- [Exercise] In the records below, take the lines from the one containing "Unis et y est" through the one containing "dans ce cas, vous", and rewrite them as a numbered list with any blank lines omitted.

(Page-level text extractions)
=-=-=

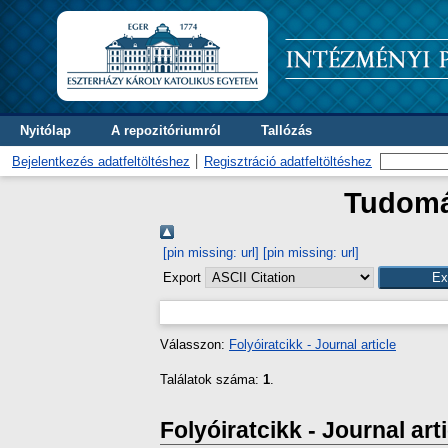
Nyitólap
A repozitóriumról
Tallózás
Bejelentkezés adatfeltöltéshez
Regisztráció adatfeltöltéshez
Tudomán
[pin missing: url]
[pin missing: url]
Export
Válasszon:
Folyóiratcikk - Journal article
Találatok száma:
1
.
Folyóiratcikk - Journal art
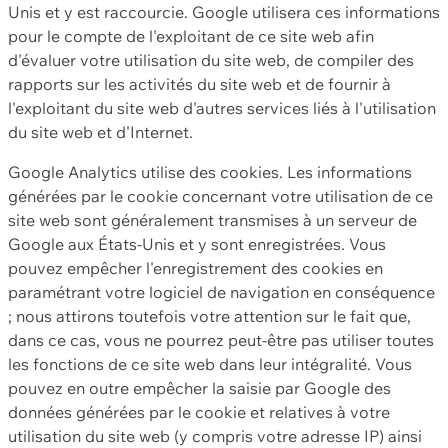
Unis et y est raccourcie. Google utilisera ces informations
pour le compte de l'exploitant de ce site web afin
d'évaluer votre utilisation du site web, de compiler des
rapports sur les activités du site web et de fournir à
l'exploitant du site web d'autres services liés à l'utilisation
du site web et d'Internet.
Google Analytics utilise des cookies. Les informations
générées par le cookie concernant votre utilisation de ce
site web sont généralement transmises à un serveur de
Google aux États-Unis et y sont enregistrées. Vous
pouvez empêcher l'enregistrement des cookies en
paramétrant votre logiciel de navigation en conséquence
; nous attirons toutefois votre attention sur le fait que,
dans ce cas, vous ne pourrez peut-être pas utiliser toutes
les fonctions de ce site web dans leur intégralité. Vous
pouvez en outre empêcher la saisie par Google des
données générées par le cookie et relatives à votre
utilisation du site web (y compris votre adresse IP) ainsi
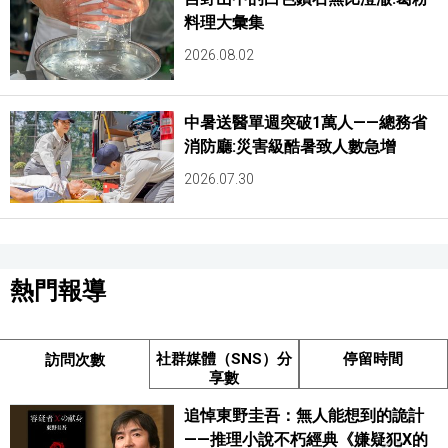
料理大彙集
2026.08.02
中暑送醫單週突破1萬人——總務省
消防廳:災害級酷暑致人數急增
2026.07.30
熱門報導
社群媒體（SNS）分
停留時間
訪問次數
享數
追悼東野圭吾：無人能想到的詭計
——推理小說不朽經典《嫌疑犯X的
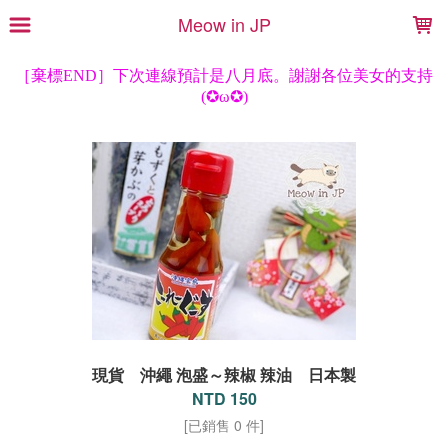
LOADING...
Meow in JP
現貨 沖繩 泡盛～辣椒 辣油 日本製
NTD 150
[已銷售 0 件]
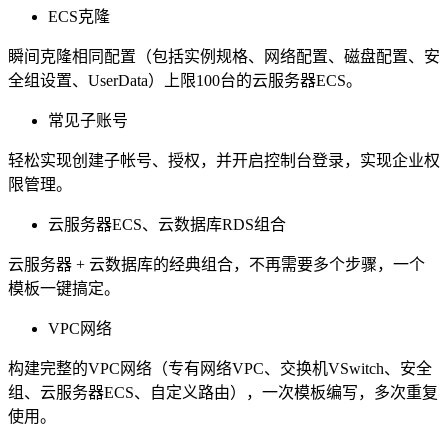
ECS克隆
瞬间克隆相同配置（包括实例规格、网络配置、磁盘配置、安
全组设置、UserData）上限100台的云服务器ECS。
常见子账号
轻松实现创建子帐号、授权，并开启控制台登录，实现企业权
限管理。
云服务器ECS、云数据库RDS组合
云服务器 + 云数据库的经典组合，不再需要多个步骤，一个
模板一键搞定。
VPC网络
构建完整的VPC网络（专有网络VPC、交换机VSwitch、安全
组、云服务器ECS、自定义路由），一次模板编写，多次重复
使用。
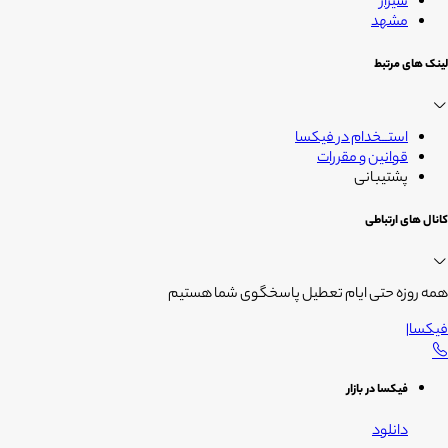
شیراز
مشهد
لینک های مرتبط
استــخدام در فیکسا
قوانین و مقررات
پشتیبانی
کانال های ارتباطی
همه روزه حتی ایام تعطیل پاسخگوی شما هستیم
فیکسا
|
فیکسا در بازار
دانلود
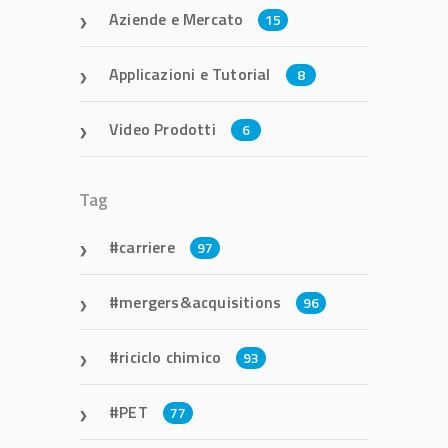
Aziende e Mercato
15
Applicazioni e Tutorial
8
Video Prodotti
6
Tag
carriere
97
mergers&acquisitions
96
riciclo chimico
93
PET
77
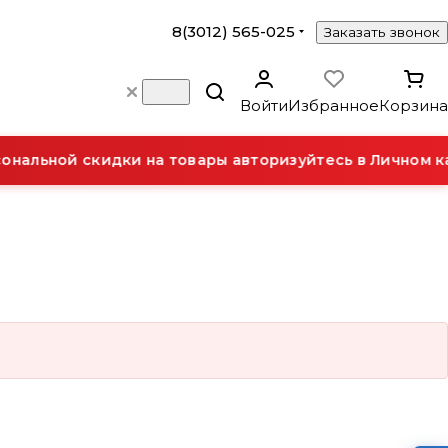
8(3012) 565-025
Заказать звонок
Войти
Избранное
Корзина
нальной скидки на товары авторизуйтесь в Личном ка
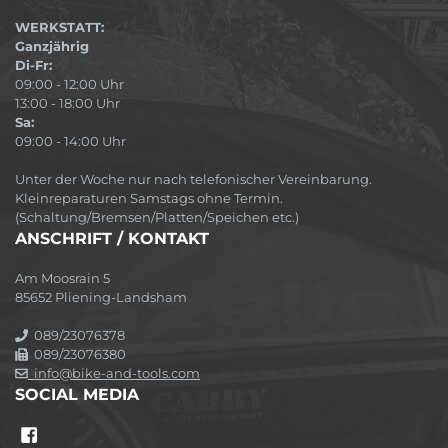
WERKSTATT:
Ganzjährig
Di-Fr:
09:00 - 12:00 Uhr
13:00 - 18:00 Uhr
Sa:
09:00 - 14:00 Uhr
Unter der Woche nur nach telefonischer Vereinbarung.
Kleinreparaturen Samstags ohne Termin.
(Schaltung/Bremsen/Platten/Speichen etc.)
ANSCHRIFT / KONTAKT
Am Moosrain 5
85652 Pliening-Landsham
089/23076378
089/23076380
info@bike-and-tools.com
SOCIAL MEDIA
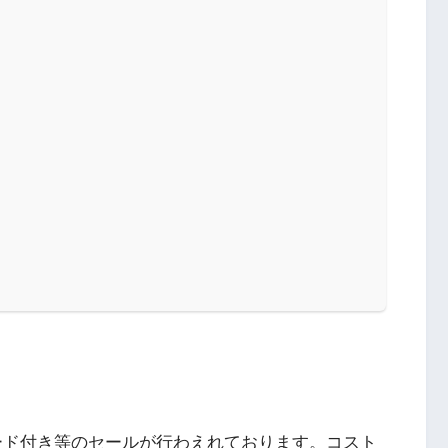
カード付き等のセールが行わえれております。コスト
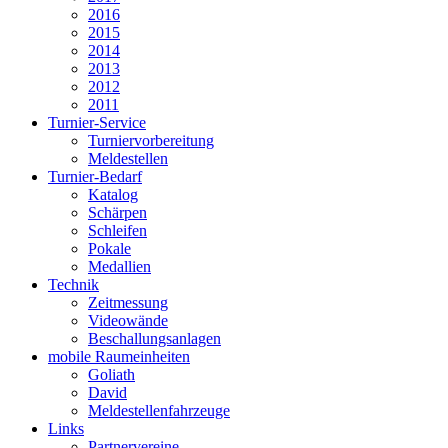
2016
2015
2014
2013
2012
2011
Turnier-Service
Turniervorbereitung
Meldestellen
Turnier-Bedarf
Katalog
Schärpen
Schleifen
Pokale
Medallien
Technik
Zeitmessung
Videowände
Beschallungsanlagen
mobile Raumeinheiten
Goliath
David
Meldestellenfahrzeuge
Links
Partnervereine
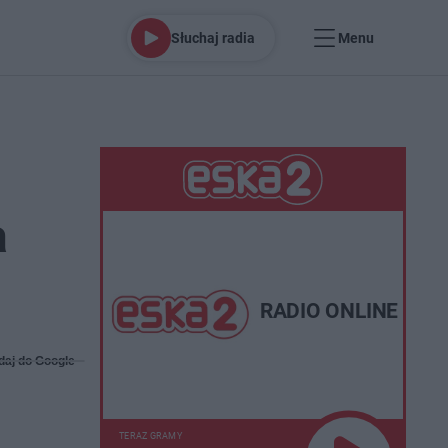
Słuchaj radia
Menu
a
RADIO ONLINE
daj do Google
TERAZ GRAMY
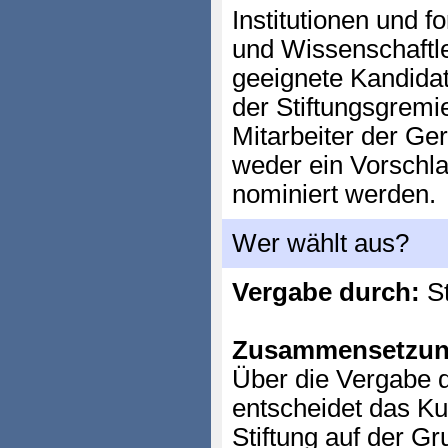
Institutionen und f
und Wissenschaftle
geeignete Kandidat
der Stiftungsgremi
Mitarbeiter der Ge
weder ein Vorschl
nominiert werden.
Wer wählt aus?
Vergabe durch:
St
Zusammensetzun
Über die Vergabe 
entscheidet das K
Stiftung auf der G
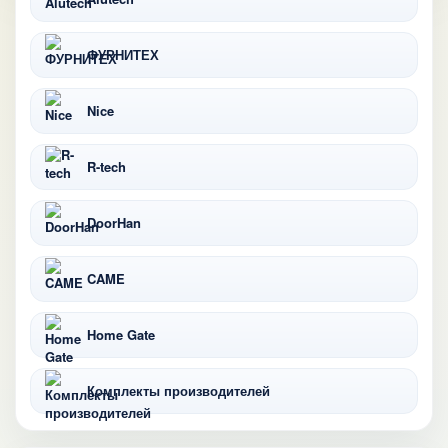
ФУРНИТЕХ
Nice
R-tech
DoorHan
CAME
Home Gate
Комплекты производителей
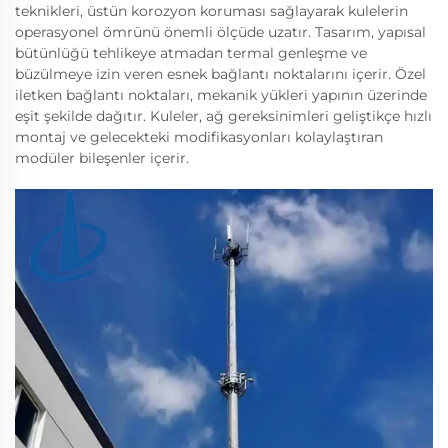
teknikleri, üstün korozyon koruması sağlayarak kulelerin
operasyonel ömrünü önemli ölçüde uzatır. Tasarım, yapısal
bütünlüğü tehlikeye atmadan termal genleşme ve
büzülmeye izin veren esnek bağlantı noktalarını içerir. Özel
iletken bağlantı noktaları, mekanik yükleri yapının üzerinde
eşit şekilde dağıtır. Kuleler, ağ gereksinimleri geliştikçe hızlı
montaj ve gelecekteki modifikasyonları kolaylaştıran
modüler bileşenler içerir.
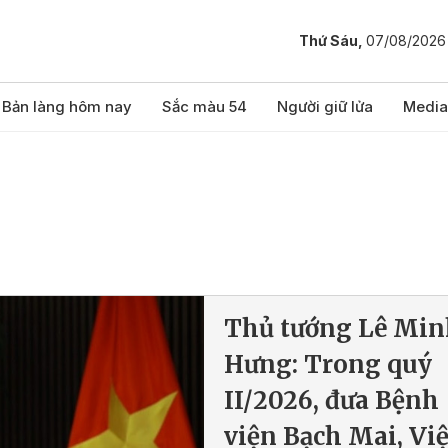
Thứ Sáu,
07/08/2026
Bản làng hôm nay
Sắc màu 54
Người giữ lửa
Media
Thủ tướng Lê Min
Hưng: Trong quý
II/2026, đưa Bệnh
viện Bạch Mai, Việ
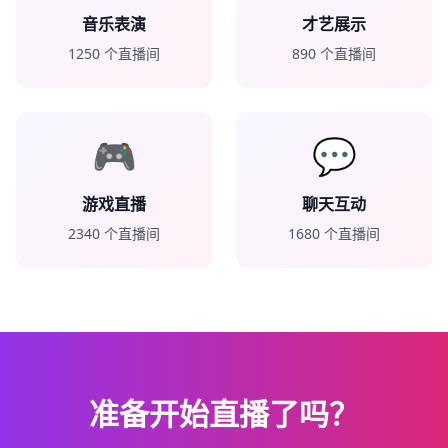
音乐表演
才艺展示
1250
个直播间
890
个直播间
🎮
💬
游戏直播
聊天互动
2340
个直播间
1680
个直播间
准备开始直播了吗？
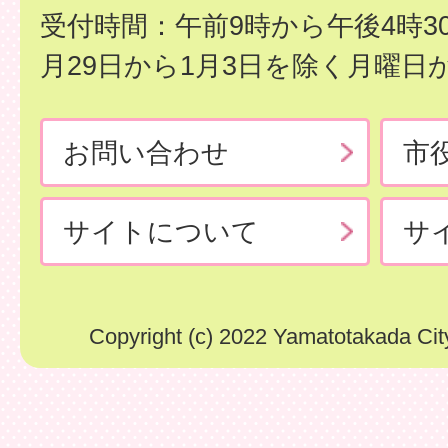
受付時間：午前9時から午後4時3
月29日から1月3日を除く月曜日
お問い合わせ
市
サイトについて
サ
Copyright (c) 2022 Yamatotakada City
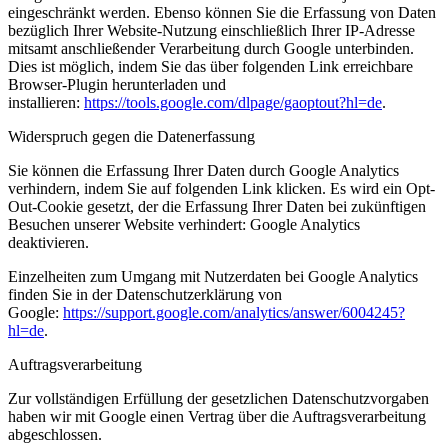
eingeschränkt werden. Ebenso können Sie die Erfassung von Daten
bezüglich Ihrer Website-Nutzung einschließlich Ihrer IP-Adresse
mitsamt anschließender Verarbeitung durch Google unterbinden.
Dies ist möglich, indem Sie das über folgenden Link erreichbare
Browser-Plugin herunterladen und
installieren:
https://tools.google.com/dlpage/gaoptout?hl=de
.
Widerspruch gegen die Datenerfassung
Sie können die Erfassung Ihrer Daten durch Google Analytics
verhindern, indem Sie auf folgenden Link klicken. Es wird ein Opt-
Out-Cookie gesetzt, der die Erfassung Ihrer Daten bei zukünftigen
Besuchen unserer Website verhindert: Google Analytics
deaktivieren.
Einzelheiten zum Umgang mit Nutzerdaten bei Google Analytics
finden Sie in der Datenschutzerklärung von
Google:
https://support.google.com/analytics/answer/6004245?
hl=de
.
Auftragsverarbeitung
Zur vollständigen Erfüllung der gesetzlichen Datenschutzvorgaben
haben wir mit Google einen Vertrag über die Auftragsverarbeitung
abgeschlossen.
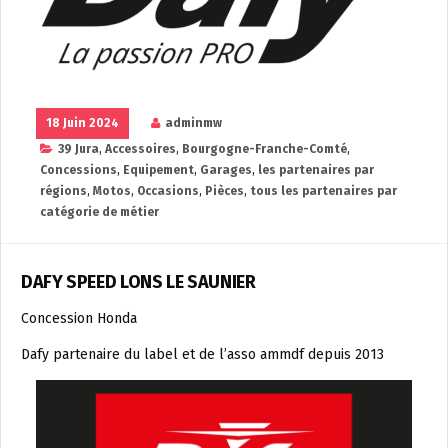
18 Juin 2024
adminmw
39 Jura
,
Accessoires
,
Bourgogne-Franche-Comté
,
Concessions
,
Equipement
,
Garages
,
les partenaires par
régions
,
Motos
,
Occasions
,
Pièces
,
tous les partenaires par
catégorie de métier
DAFY SPEED LONS LE SAUNIER
Concession Honda
Dafy partenaire du label et de l’asso ammdf depuis 2013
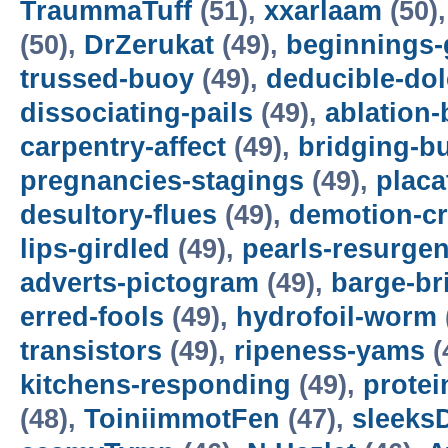
TraummaTuff
(51),
xxarlaam
(50)
(50),
DrZerukat
(49),
beginnings-
trussed-buoy
(49),
deducible-dol
dissociating-pails
(49),
ablation-
carpentry-affect
(49),
bridging-b
pregnancies-stagings
(49),
placa
desultory-flues
(49),
demotion-cr
lips-girdled
(49),
pearls-resurge
adverts-pictogram
(49),
barge-br
erred-fools
(49),
hydrofoil-worm
transistors
(49),
ripeness-yams
(
kitchens-responding
(49),
protei
(48),
ToiniimmotFen
(47),
sleeks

=-=-=

- [Written solution]
1. Unis et y est raccourcie. Google utilisera ces informations
2. pour le compte de l'exploitant de ce site web afin
3. d'évaluer votre utilisation du site web, de compiler des
4. rapports sur les activités du site web et de fournir à
5. l'exploitant du site web d'autres services liés à l'utilisation
6. du site web et d'Internet.
7. Google Analytics utilise des cookies. Les informations
8. générées par le cookie concernant votre utilisation de ce
9. site web sont généralement transmises à un serveur de
10. Google aux États-Unis et y sont enregistrées. Vous
11. pouvez empêcher l'enregistrement des cookies en
12. paramétrant votre logiciel de navigation en conséquence
13. ; nous attirons toutefois votre attention sur le fait que,
14. dans ce cas, vous ne pourrez peut-être pas utiliser toutes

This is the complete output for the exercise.